Handling Missing Hydrogens

Hydrogen atoms, while not as problematic as missing backbones, are frequently not resolved in X-ray crystallography due to their small size and low electron density. To address this, computational tools can automatically position hydrogens based on predefined bond lengths and angles. This process is typically followed by an energy minimization step to refine the hydrogen positions and ensure they fit within the overall protein structure.

For cases where only a few atoms are missing, using another experimental method to fill in these gaps may be overkill. In these instances, computational approaches are often sufficient to provide a complete and accurate model.

Conclusion and Further Reading

In summary, when X-ray crystallography does not provide a complete protein structure, computational methods are a valuable tool in completing the model. This includes structural modeling for missing loops and hydrogen placement from known bond parameters. Understanding these techniques is essential for researchers working in structural biology and computational modeling.
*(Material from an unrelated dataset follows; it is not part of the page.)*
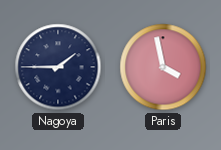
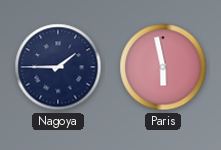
Paris: 3:58 -> 5:58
For a deeper dive into the subject, you may want to explore the following resources:

Homology Modeling: BMC Structural Biology Molecular Dynamics Simulations: Frontiers in Computational Biology and Medicine X-ray Crystallography: Barnard College Tutorials

By leveraging these resources and computational tools, researchers can effectively determine and model the complete structure of proteins, even in challenging cases where X-ray crystallography alone is insufficient.